Rien ne ressemble plus à 2013 que 1913.
Cette année là, une formidable période de croissance butait sur une crise financière provoquée par la première puissance economique du moment (La Grande Bretagne).
De formidables progrès techniques, en matière d’énergie et de communication (électricité, automobile, avion, radio, sous-marin) annonçaient des lendemains qui chantent.
Un grand nombre de mouvements favorables à la démocratie se faisaient jour en Amérique latine, en Afrique, en Russie, en Asie. Mais aussi, commençaient à sévir des mouvements terroristes (qu’on nommait alors « nihilistes »).
Des idéologies totalitaires dénigraient l’économie de marché et la démocratie; et annonçaient leur intention de combattre l’idéologie des droits de l’homme.

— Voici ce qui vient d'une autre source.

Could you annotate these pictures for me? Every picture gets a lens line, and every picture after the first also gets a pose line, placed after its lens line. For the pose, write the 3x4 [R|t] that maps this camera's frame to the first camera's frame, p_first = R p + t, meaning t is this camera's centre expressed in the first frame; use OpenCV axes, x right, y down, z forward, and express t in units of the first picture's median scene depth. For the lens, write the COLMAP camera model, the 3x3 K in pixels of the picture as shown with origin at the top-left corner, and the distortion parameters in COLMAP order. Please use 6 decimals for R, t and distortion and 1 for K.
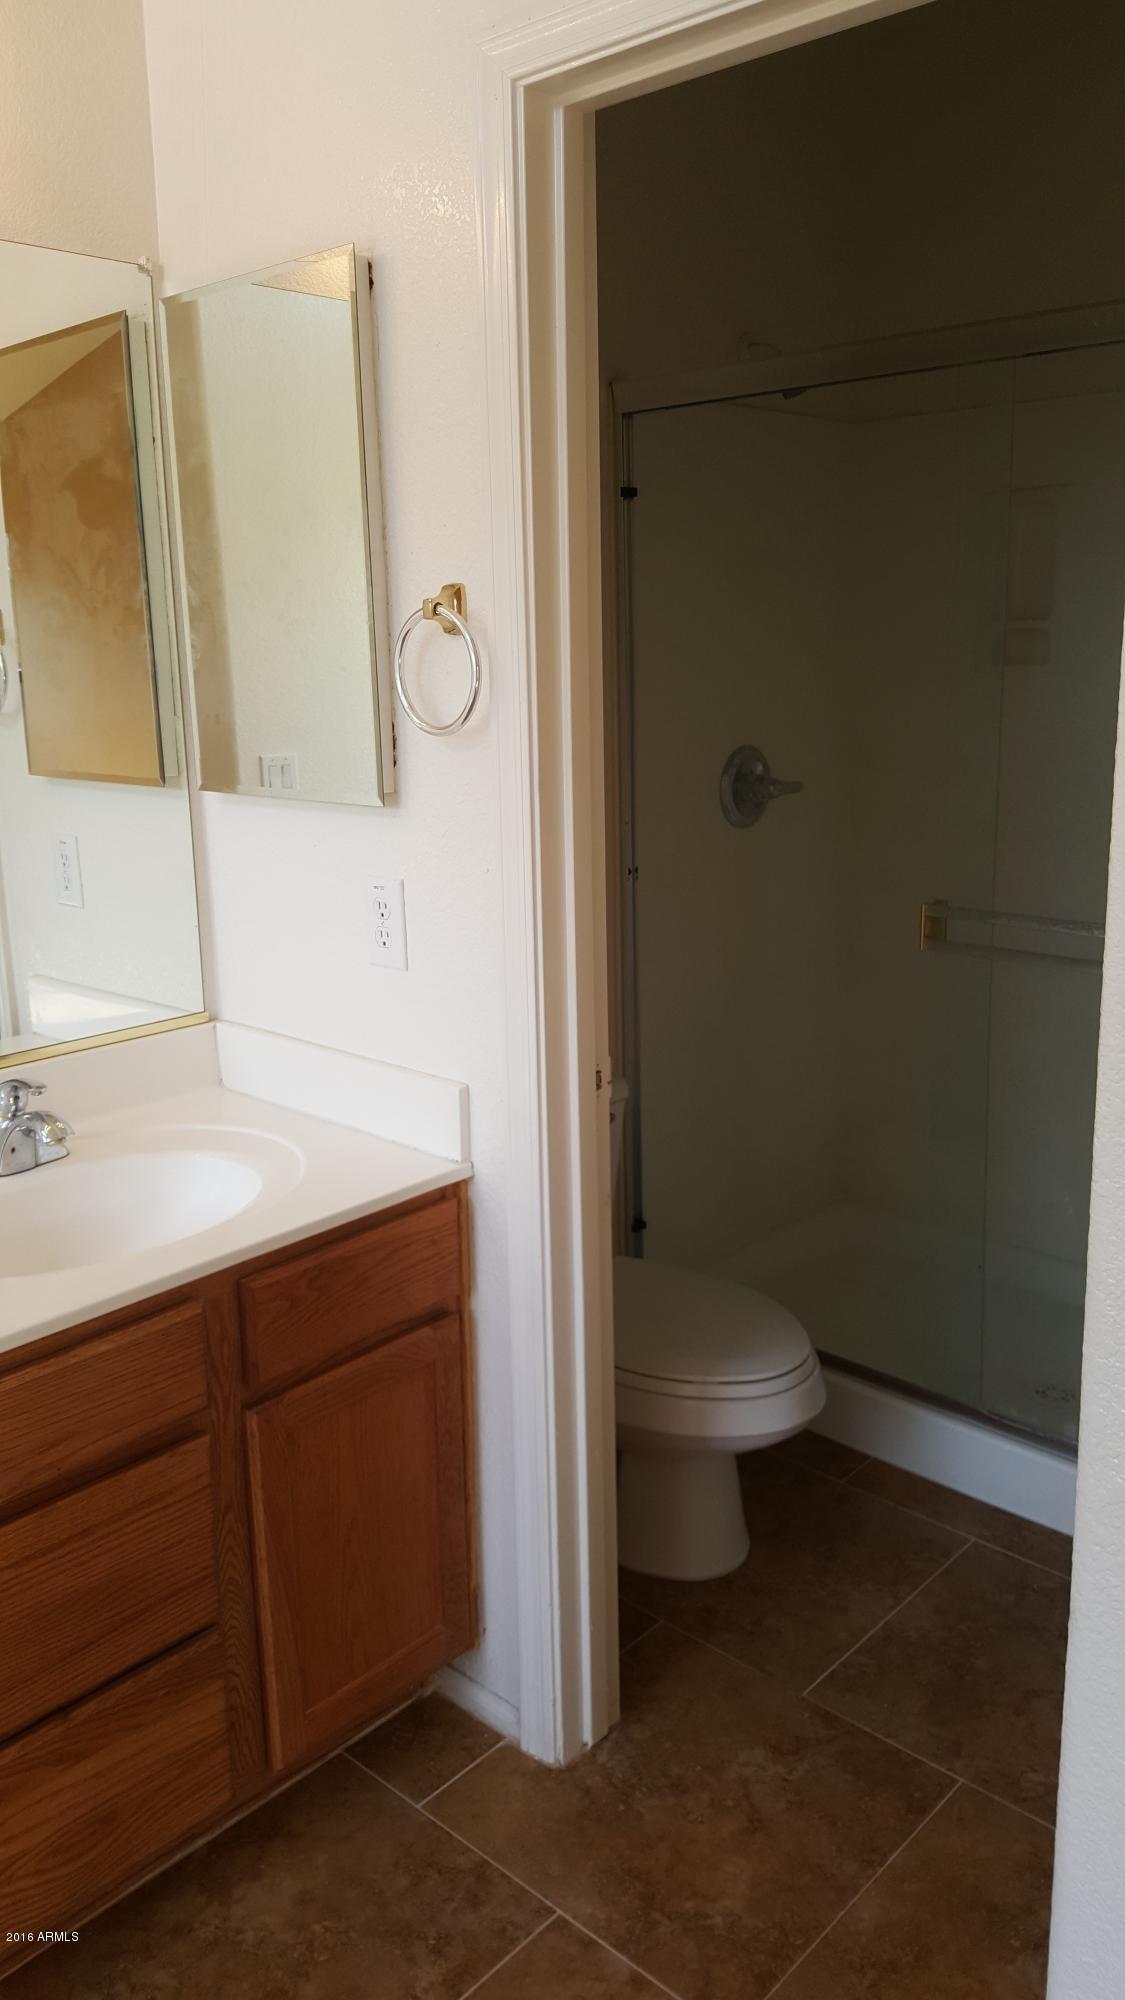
lens RADIAL K [[1515.8, 0, 573.6], [0, 1515.8, 1009.5], [0, 0, 1]] dist [0.147398, -0.271063]
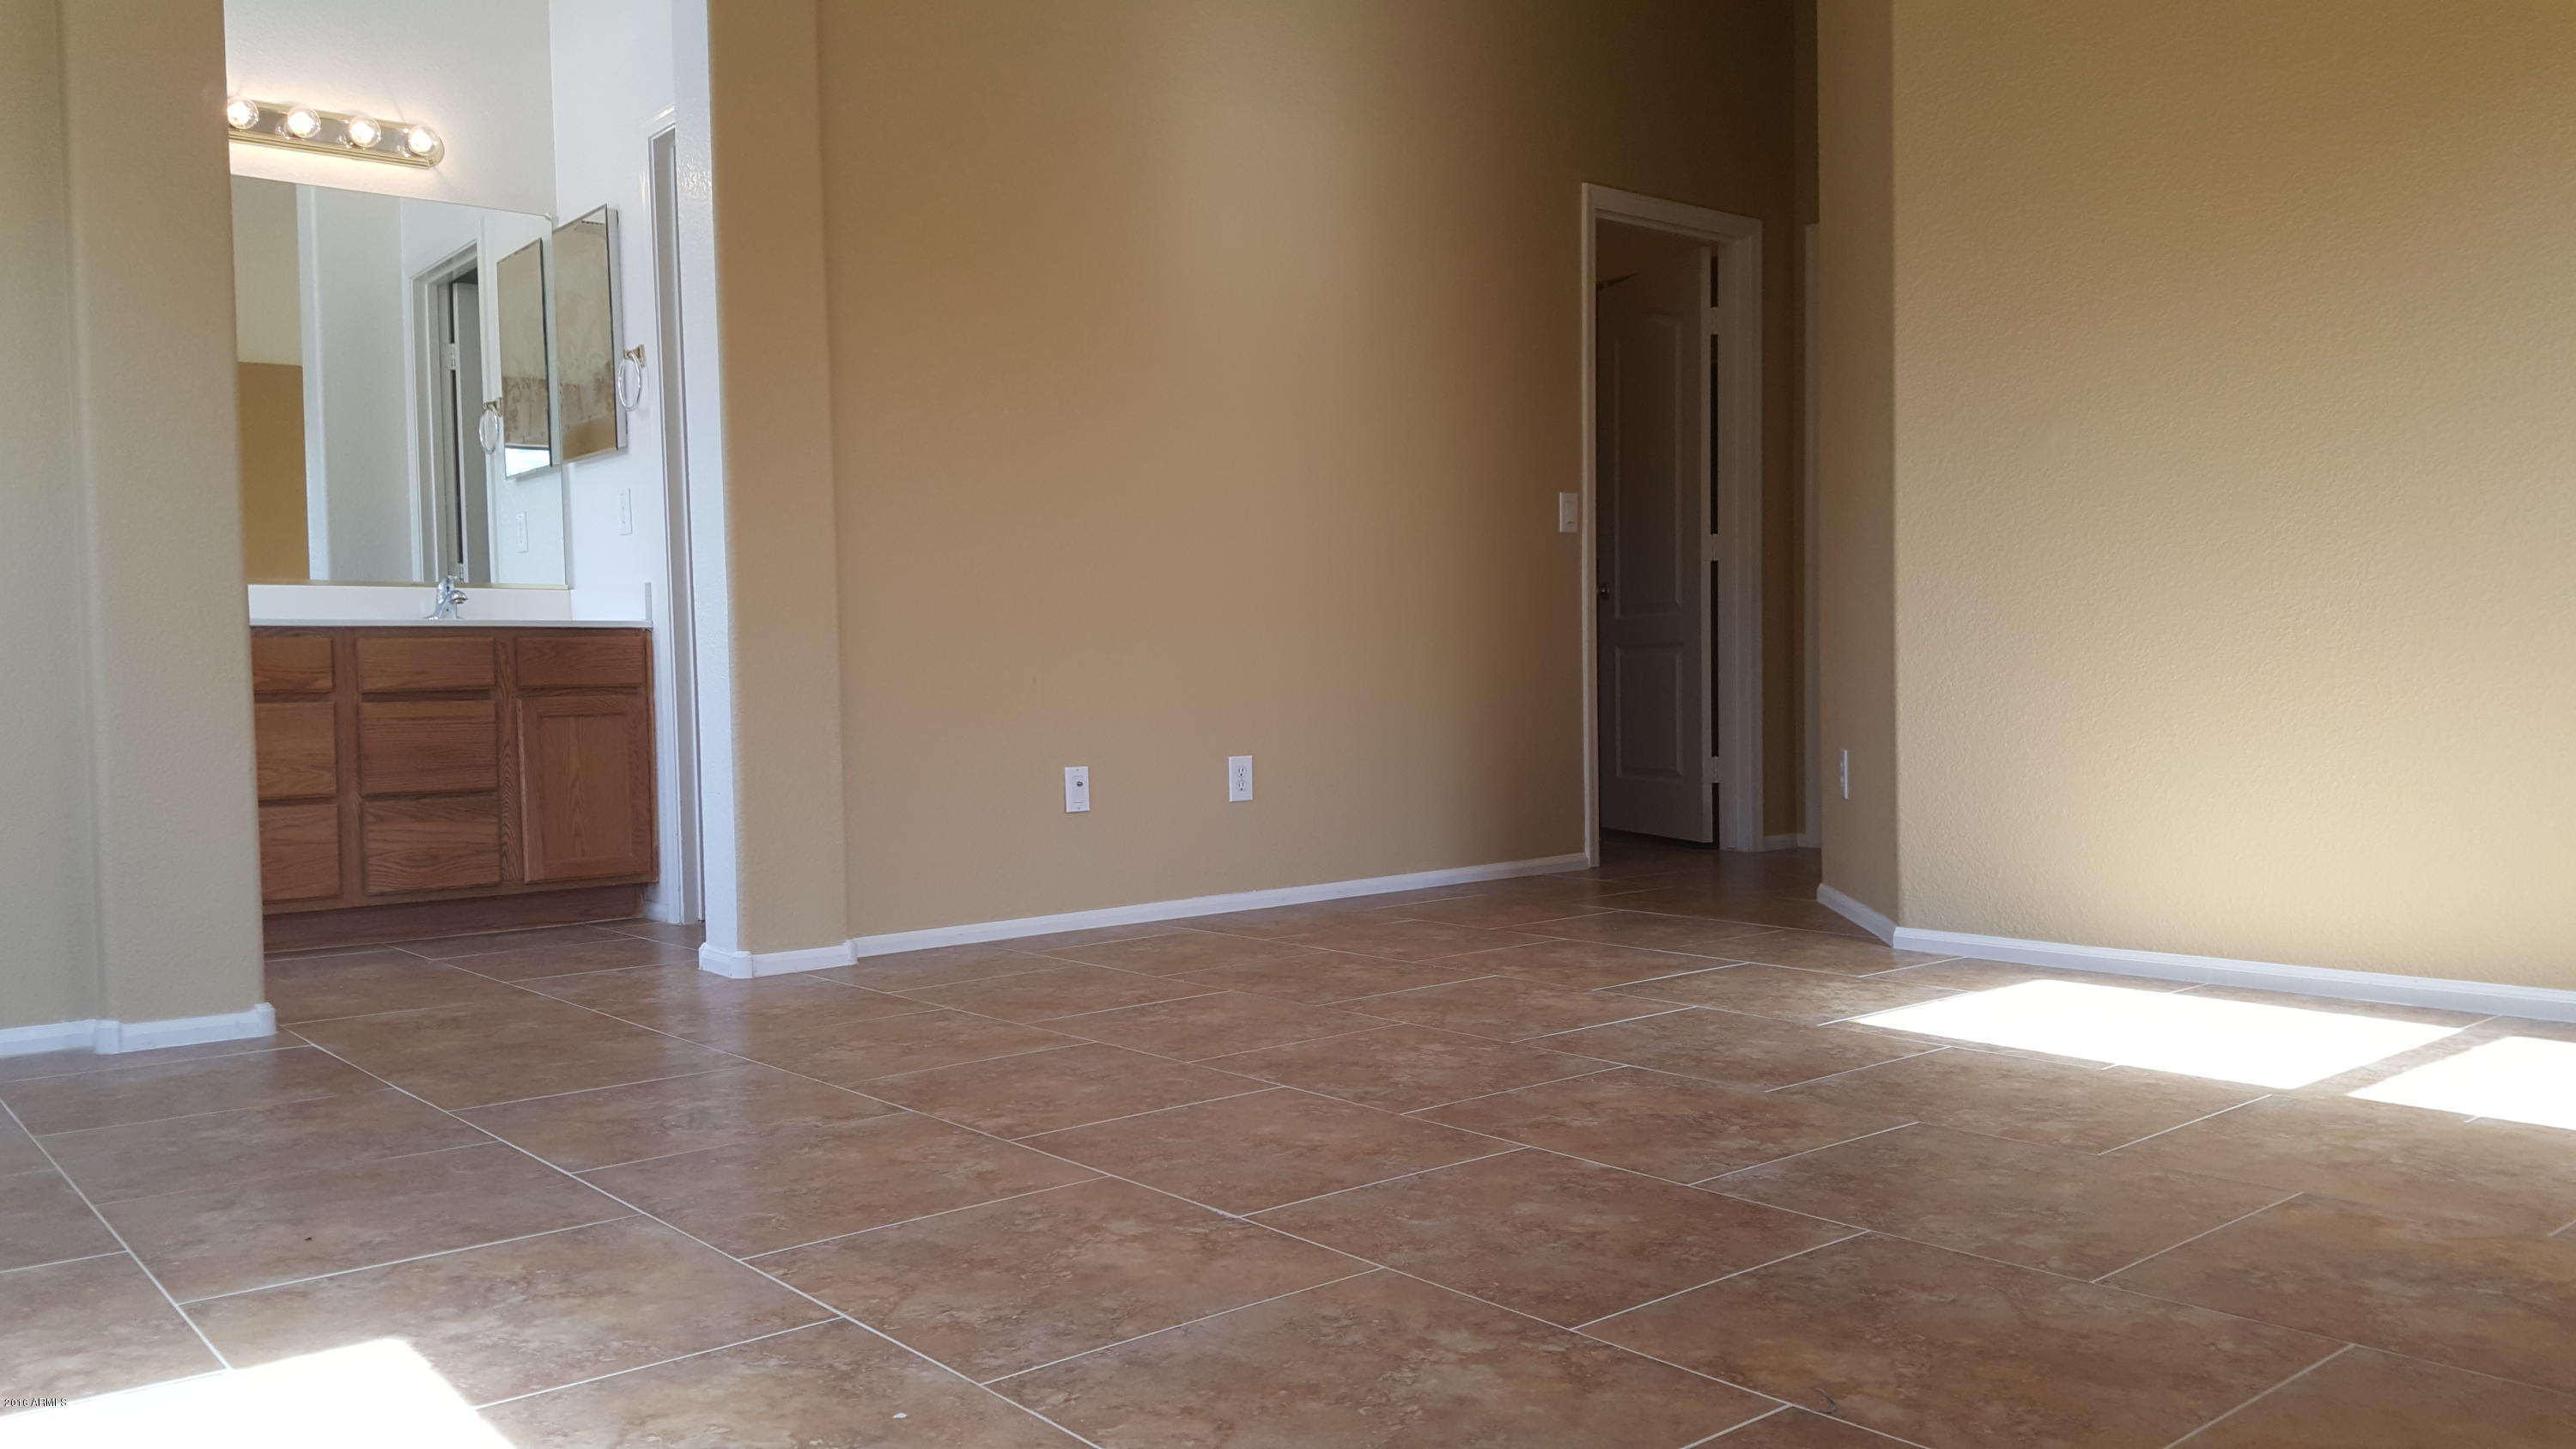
lens RADIAL K [[1952.6, 0, 1265.2], [0, 1952.6, 736.4], [0, 0, 1]] dist [0.147398, -0.271063]
pose [[0.993469, 0.006721, -0.113905, 1.245415], [-0.027525, 0.982900, -0.182072, 0.845986], [0.110733, 0.184018, 0.976666, -1.751100]]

Pourtant, cette année là, 1913, personne ne connaissait le nom de Lénine, qui allait prendre le pouvoir en Russie 4 ans plus tard. Encore moins celui de Mussolini, qui marcherait sur Rome 7 ans plus tard, ni d’Hitler, qui tenterait son premier coup d’état dix ans plus tard.
Personne n’imaginait non plus qu’un attentat terroriste parmi d’autres allait déclencher, par le jeu des alliances, une première guerre mondiale à laquelle allait succéder une grande crise économique, puis une deuxième guerre mondiale. Ni que le régime soviétique, né de la première guerre mondiale, ne s’effondrerait que 75 ans plus tard.
Aujourd’hui, les mêmes forces de progrès et de liberté s’expriment; les mêmes grondements existent; les mêmes mouvements destructeurs. La même crise economique. La même tentation d’en sortir par le protectionnisme, la violence et même la guerre, au moins froide.
Regardons lucidement le monde d’aujourd’hui : une très brève période vient de se clore où il n’existait plus aucune guerre entre deux pays, nulle part dans le monde.
Désormais un arc de la violence fait le tour du monde : une guerre au Mali, des conflits en Libye (qui a libéré un puissant armement classique) , un conflit entre Israël et la Palestine, une guerre civile en Syrie (qui peut libérer d’effrayantes armes chimiques), des tensions entre Israël et l’Iran, une guerre en Afghanistan, une tension entre l’Inde et le Pakistan, entre la Chine et le Japon, pouvant impliquer son allié américain, pour redescendre au Mexique, au Brésil et, par le biais des cartels de la drogue, rejoindre la Guinée équatoriale et le Mali.
Tout se met donc en place pour que menace une troisième guerre mondiale.
Nul ne sait seulement où aura lieu l’équivalent de l’incident de Sarajevo qui déboucha sur Août 14 : sur les iles disputées entre la Chine et le Japon, sans doute.
Pour l’eviter, il faut clairement distinguer le combat contre le terrorisme narco-islamique, que tous doivent mener, sous forme d’une action de police internationale ( où sont au Mali les Allemands? Les Anglais? Les Américains? ) des disputes, souvent dérisoires de territoires entre nations, qui doivent faire l’objet d’arbitrages civilisés.
Si on ne pose pas clairement ces principes, si on laisse nos économies se fermer et les guerres commencer, on court à une épouvantable catastrophe, dont on ne sortira, si tout ressemble au siècle passé, qu’en 2089, après, toute proportions gardées, plus de 200 millions de victimes.